*WORK INSTRUCTIONS*: Please tally every line in the listing below where the word "Vehicule" appears, then give the number and nothing more.

*STUDY MATERIAL*:
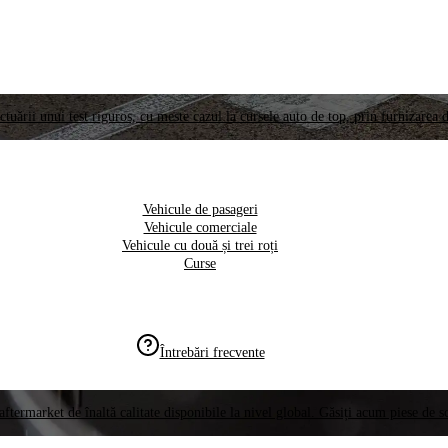
ctuării unui test riguros, cu meste cazul la cursele auto de top, prin furnizarea d
Vehicule de pasageri
Vehicule comerciale
Vehicule cu două și trei roți
Curse
Întrebări frecvente
aftermarket de înaltă calitate disponibile la nivel global. Găsiți acum piese de 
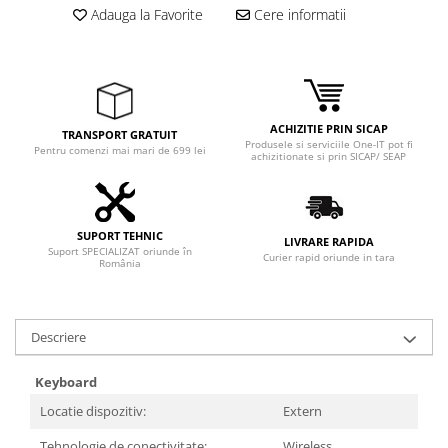
Adauga la Favorite
Cere informatii
ACHIZITIE PRIN SICAP
TRANSPORT GRATUIT
Produsele si serviciile One-IT pot fi
Pentru comenzi mai mari de 699 lei
achizitionate si prin SICAP/ SEAP
SUPORT TEHNIC
LIVRARE RAPIDA
Suport SPECIALIZAT oriunde în
Curier rapid oriunde in tara
România
Descriere
Keyboard
Locatie dispozitiv:
Extern
Tehnologie de conectivitate:
Wireless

*WRITTEN RESPONSE*: 3